At about 6:50 a.m. Eastern Time on Monday, March 23, a slumbering market for trading futures in crude oil sprang to life. At 7:04 a.m., just 14 minutes later, President Donald Trump posted his message on Truth Social announcing that he had deferred strikes on Iran and had begun “productive conversations” with the Iranian government to put an end to the war. In that quarter of an hour before the announcement, roughly 6,200 contracts for oil futures were bought and sold with about $580 million changing hands. And just five minutes prior to Trump’s announcement, investors bought $1.5 billion in Standard and Poor’s (S&P 500 index) stock futures.

With Trump’s announcement, the price of oil futures fell, the market price of a barrel of oil dropped, and stock futures and stock prices surged. And investors who sold oil futures and bought stock futures just prior to Trump’s announcement made a killing.

Many more similar ahead-of-time buys have occurred in the past couple of months. Day-traders aren’t doing $2 billion in futures in 15 minutes. Speculators and hedgers are driving the daily swings, from what I see.

For the OP, none of this has anything to do with MAGA voting. The price of gas at the pump, the price of goods affected by rising shipping costs, and the shortages that likely will be coming are far more important in the minds. So will the looming job losses and local disruptions that the giant AI firms are causing. A bubble bursting before November is unlikely. The markets will probably continue to rise as they have been. What happens in 2028 won’t be determined by this year unless a supercrisis strikes.

I agree with this.

For OP, I would say it’s for all time though. Every up has a down. Gains cause losses. It’s a repeatable cycle. The reasons for the downturn (Maga this or that; AI potential overvalued; whatever) are interesting and forever debated, but have zero to do with the fact that every up must have a down. Bigger gains that form bubbles fundamentally changes investing behavior in a way that is both irresistible and unstainable.

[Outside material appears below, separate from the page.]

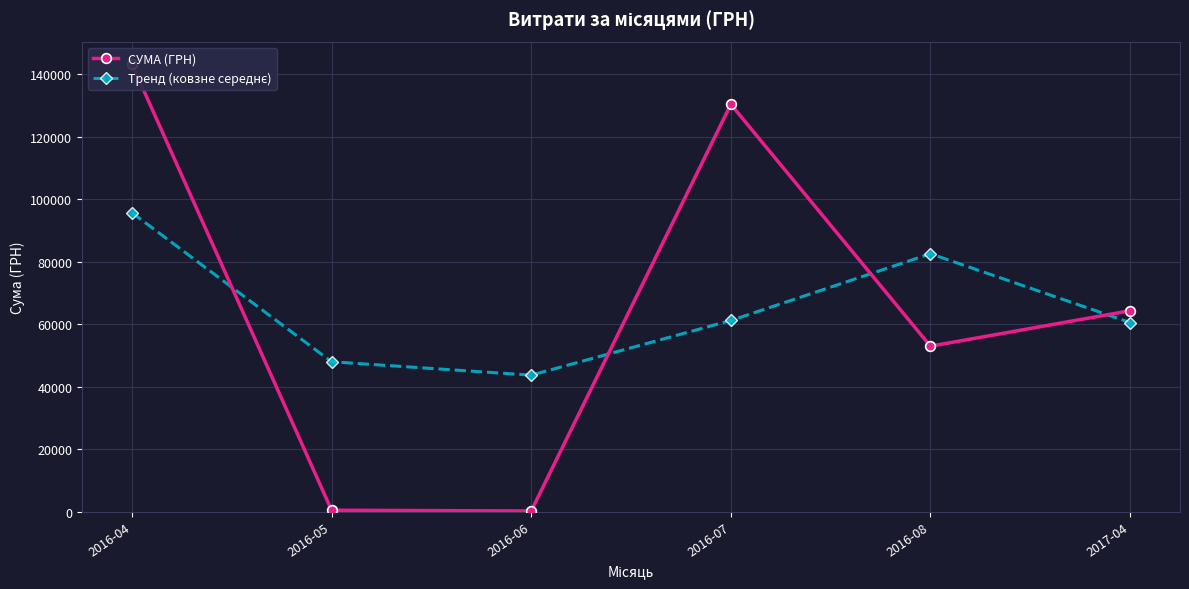

List the series in order of their peak value, highest first.

СУМА (ГРН), Тренд (ковзне середнє)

I don’t think ordinary folk, or anyone, are purposely causing or keeping a bubble from bursting, they are just after seemingly easy money (it just keeps going up no matter what! and that thinking is why it will crash).

But when? Nobody knows. The smart move is to accept it and ignore it and stay steady.

Not all stocks are booming. Shares in Boeing, Disney, AT&T, for examples, are priced about where they were ten years ago. The boom is concentrated in the AI datacenter business specifically. Fourteen of the 15 highest market-cap stocks in the Nasdaq-100 (all but Walmart) are high-tech companies; most of them are big AI players. This concentration will be exacerbated with three big IPOs expected this year, each valued at about a trillion dollars. Nasdaq rules were changed recently that may force index funds to buy these new stocks 15 days after the IPO. Almost 20% of stocks are owned by index funds; this figure is doubled when you include passive investments which tend to mimic indexes. So there will be enormous “artificial” demand for shares in SpaceX, OpenAI, Anthropic.

Until this century, NYSE, COMEX and NASDAQ were non-profit institutions, but they are now for-profit corporations. This helps explain why markets no longer operate in the public interest.

It is said that the US would already be in recession if not for the massive spending on AI datacenters. Both pessimists and optimists expect AI to replace much human labor in the near future. Even policymakers with misgivings about AI may “need” the AI push to succeed: If the bubble pops WITHOUT fulfilling its “promise” there will be a major financial crash.

There is plenty of evidence that insiders have profited on these fluctuations. A recent Rachel Maddow story claims that rather than just whispering secrets to friends, Trump profits on these fluctuations in his personal account. Isn’t it sad that he has no friends he can trust to make the illicit gains and funnel them back?

A large majority of American pensioners have savings dwarfed by their SocSec equity, yet have been deluded into thinking their savings align their interests with the super-rich.

Fund managers consider stocks over-valued, yet continue to buy for the short-term. With the UST long bond breaching the 5% mark, somne top advisors have turned bearish.